### THE INPUT

-*-

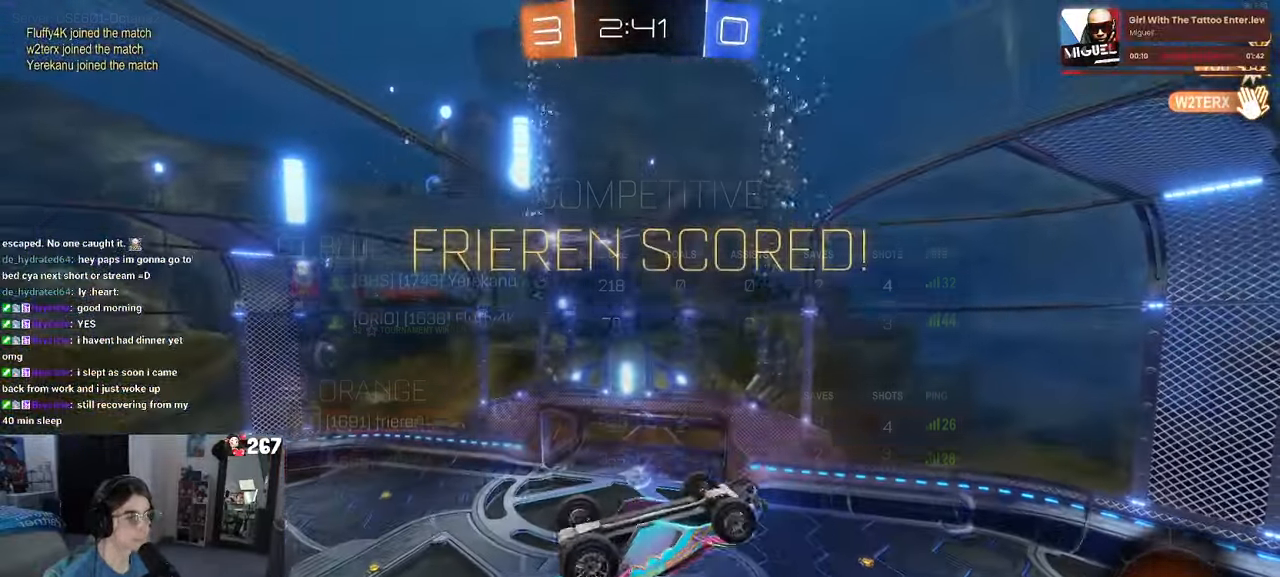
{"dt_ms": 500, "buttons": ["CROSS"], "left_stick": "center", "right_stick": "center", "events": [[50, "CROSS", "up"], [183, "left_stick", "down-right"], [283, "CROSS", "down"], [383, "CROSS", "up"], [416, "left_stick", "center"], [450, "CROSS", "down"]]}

-*-

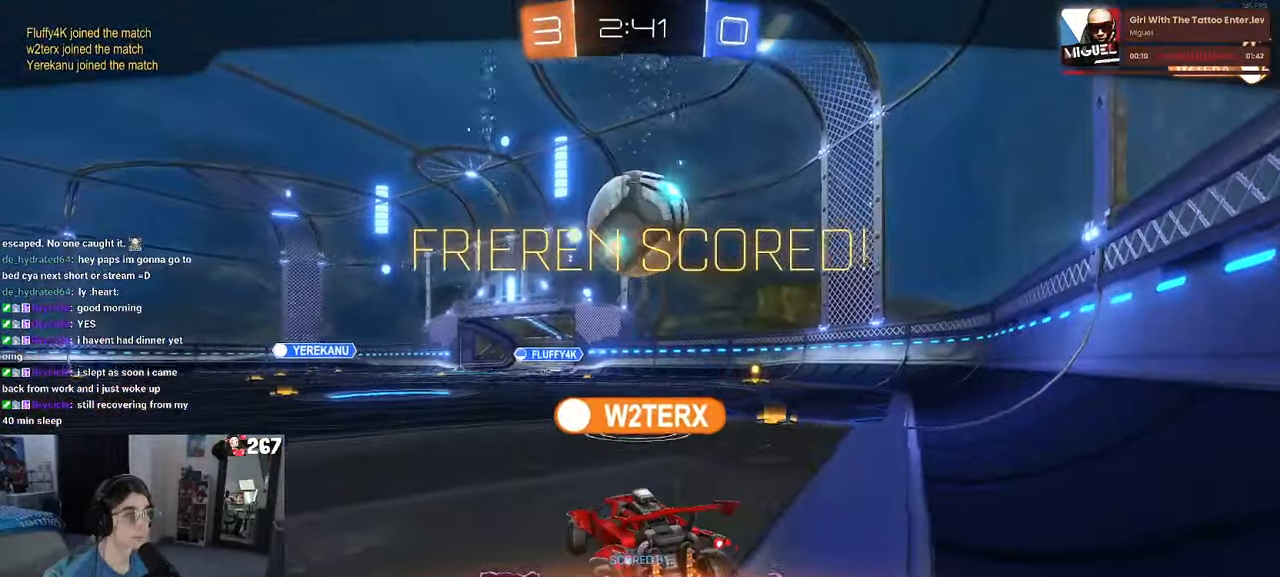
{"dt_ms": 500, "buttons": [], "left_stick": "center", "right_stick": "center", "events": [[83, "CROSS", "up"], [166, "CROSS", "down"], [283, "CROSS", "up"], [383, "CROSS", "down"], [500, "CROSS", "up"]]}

-*-

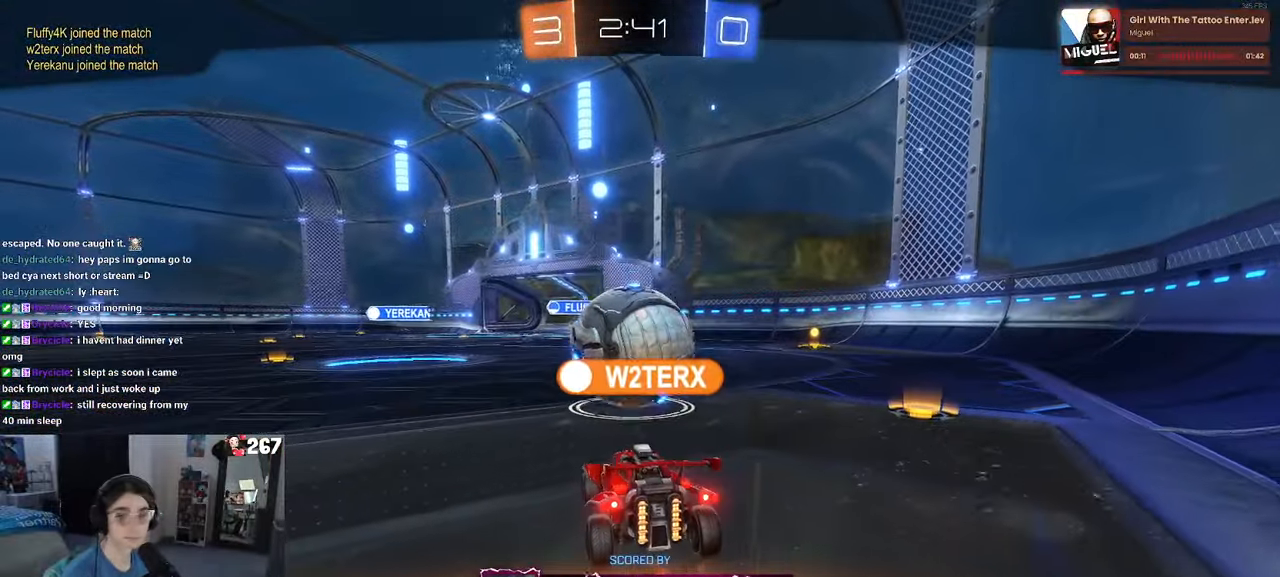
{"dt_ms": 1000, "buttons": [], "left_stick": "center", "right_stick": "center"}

-*-

### WHAT IS NEEDED
In the data above, count the lines where the word "CROSS" appears; reply with the number only.

### THE ANSWER
2